Was ist passiert? In der Schweiz gibt es rund 150 Unternehmen, die zur weltweiten Halbleiter-Branche gehören. Sie sind verunsichert, denn innerhalb von nur zwei Tagen spitzte sich der Handelskonflikt zwischen den USA und China zu. Am Montag verschärften die USA die Exportbeschränkungen für KI-Chips nach China. Chinas Retourkutsche kam nur einen Tag später, am Dienstag. China verbot den Export von Rohstoffen wie Gallium und Germanium in die USA. Das sind kritische Rohstoffe, die es für Chips im Bereich der Künstlichen Intelligenz und für die Rüstungsindustrie braucht.
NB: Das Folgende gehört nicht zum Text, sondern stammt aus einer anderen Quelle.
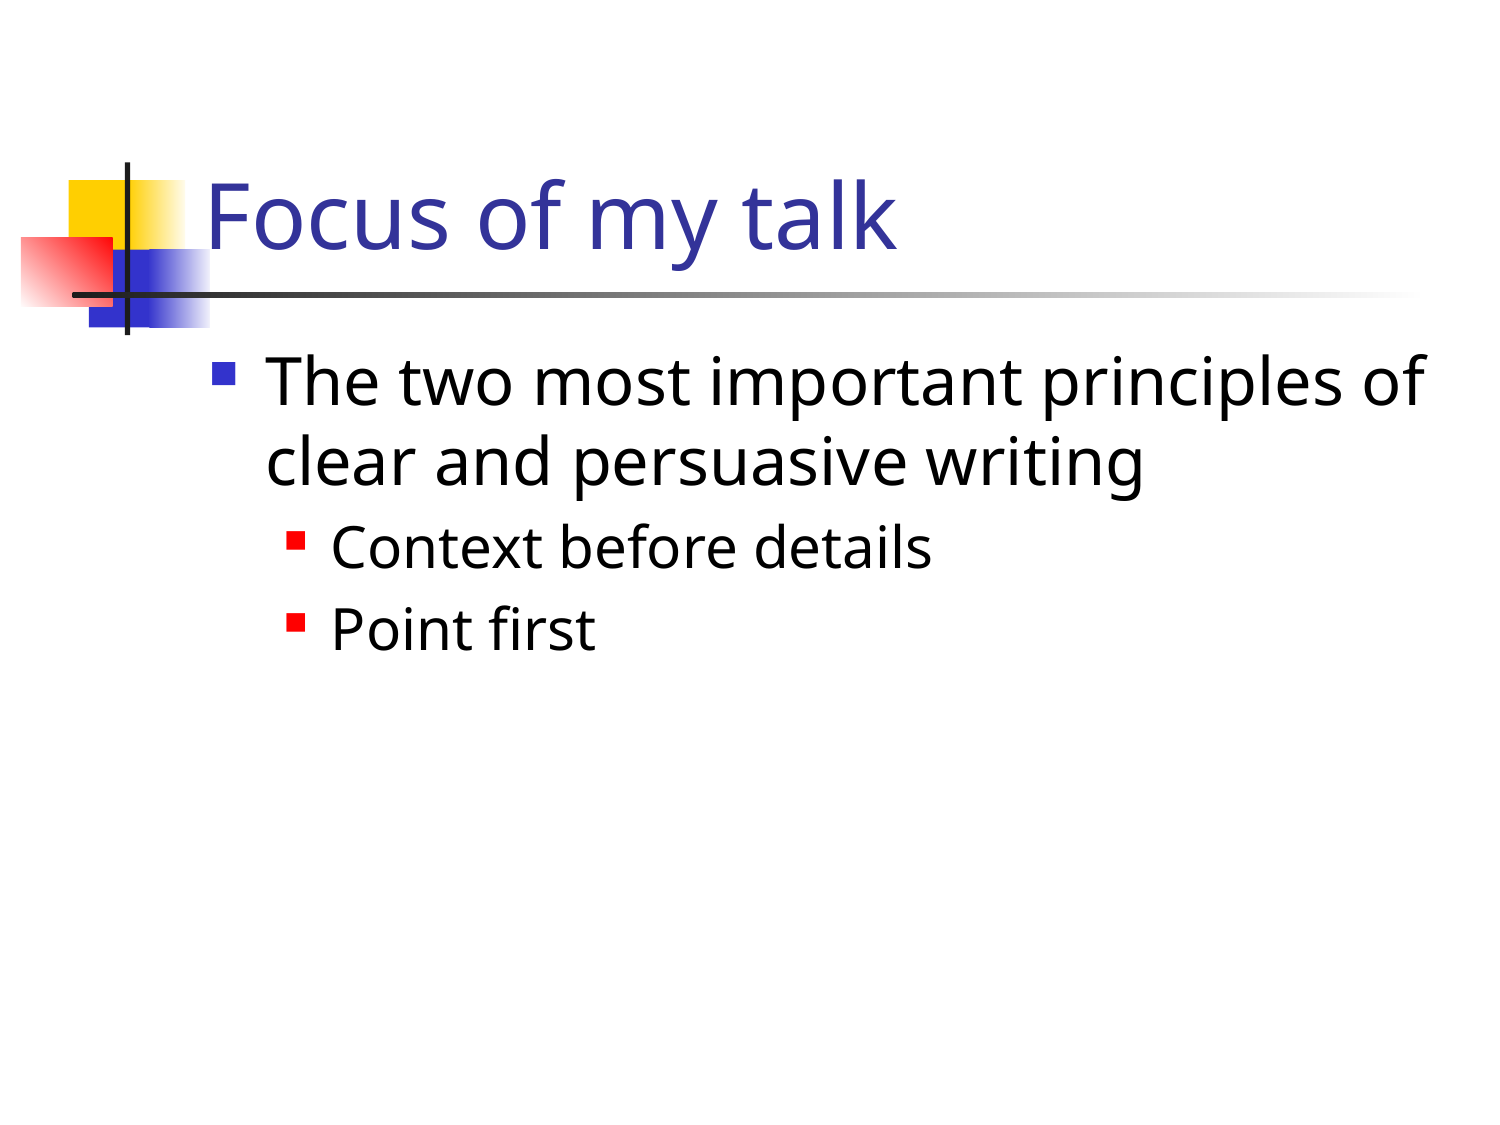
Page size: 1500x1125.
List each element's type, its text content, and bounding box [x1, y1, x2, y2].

Wieso werden Schweizer Unternehmen nervös? Weil sie zumindest indirekt vom Handelskonflikt betroffen sind. «Die Mehrheit unserer Mitgliedsfirmen im Bereich der Halbleiter-Industrie hat einen Exportanteil zwischen 80 und 100 Prozent», sagt Adriaan Spierings, Bereichsleiter Halbleiter-Industrie bei Swissmem. Je nachdem, wo sich die Schweizer Unternehmen in der Wertschöpfungskette befinden, sind sie anders betroffen.
Was heisst das für Schweizer Unternehmen, die direkt nach China verkaufen? Sie müssen wegen der neuen Regeln aufpassen. Zwar zielen die Exportbeschränkungen der USA immer noch vor allem auf amerikanische Unternehmen. Doch neu haben die USA das Lieferverbot ausgeweitet, auch auf ausländische Unternehmen, sofern dort US-Technologien zum Einsatz kommen. Schweizer Branchenvertreter, die nicht mit Namen genannt werden wollen, bestätigen, dass Schweizer Unternehmen momentan ihre Lieferungen nach China gründlich überprüfen. Die Frage ist, ob Komponenten aus der Schweiz auch US-amerikanische Technik drin haben und inwiefern die neue Exportbeschränkung im jeweiligen Fall greift.
Können Schweizer Unternehmen, die nicht in China tätig sind, aufatmen? Nein. Es sind auch Unternehmen verunsichert, die gar nicht im chinesischen Markt tätig sind, selbst dann, wenn sie nichts mit den Hochleistungsmikrochips zu tun haben, um die es im Handelsstreit geht. Das Unternehmen Espros zum Beispiel stellt Chips für die optische Bildverarbeitung her. Dank der Technologie von Espros können Füllstände von Silos oder Düngemittel überwacht werden und selbstfahrende Roboter können Distanzen einschätzen.
Espros verkauft diese Technologie nicht nach China, ist dementsprechend nicht direkt von den neusten Handelsbeschränkungen betroffen, befürchtet aber indirekte Effekte.
Ich befürchte, dass chinesische Unternehmen für uns in der Schweiz zu Konkurrenten heranwachsen – weil China von den USA gezwungen wird, innovativ zu sein.
Wieso hat Chinas Reaktion auch Auswirkungen auf unbeteiligte Schweizer Unternehmen? Weil China auf andere Technologien ausweichen muss, wenn es die Chips der neusten Generation nicht selber herstellen kann. So erklärt es Achim Ott, Chef von Espros. China stelle sich breit auf. Das hat dann auch Auswirkungen auf Bereiche ausserhalb der KI und der Hochleistungschips. Zum Beispiel auf Märkte, in denen die Chips von Espros aus der Schweiz zum Einsatz kommen. Chinesische Unternehmen könnten dank staatlichen Subventionen den Weltmarkt überschwemmen. «Ich befürchte, dass chinesische Unternehmen für uns in der Schweiz zu Konkurrenten heranwachsen – weil China von den USA gezwungen wird, innovativ zu sein», sagt Achim Ott. Diese Befürchtung ist nicht unbegründet. Adriaan Spierings von Swissmem bestätigt, dass chinesische Unternehmen schon längst begonnen hätten, solche Alternativtechnologien zu entwickeln.